Verilen öğeler:
--

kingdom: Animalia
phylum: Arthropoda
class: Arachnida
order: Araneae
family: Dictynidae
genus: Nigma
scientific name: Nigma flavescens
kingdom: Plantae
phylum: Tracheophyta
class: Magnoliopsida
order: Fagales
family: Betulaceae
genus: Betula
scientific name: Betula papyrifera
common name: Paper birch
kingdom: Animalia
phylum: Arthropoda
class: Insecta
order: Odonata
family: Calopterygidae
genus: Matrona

--

Bütün öğelerdeki satırları düzenleyin: "scientific name" ifadesini geçtiği her yerde "species" ile değiştirin, geri kalan her şeyi değiştirmeden yeniden yazın.

Eksiksiz cevap:
kingdom: Animalia
phylum: Arthropoda
class: Arachnida
order: Araneae
family: Dictynidae
genus: Nigma
species: Nigma flavescens
kingdom: Plantae
phylum: Tracheophyta
class: Magnoliopsida
order: Fagales
family: Betulaceae
genus: Betula
species: Betula papyrifera
common name: Paper birch
kingdom: Animalia
phylum: Arthropoda
class: Insecta
order: Odonata
family: Calopterygidae
genus: Matrona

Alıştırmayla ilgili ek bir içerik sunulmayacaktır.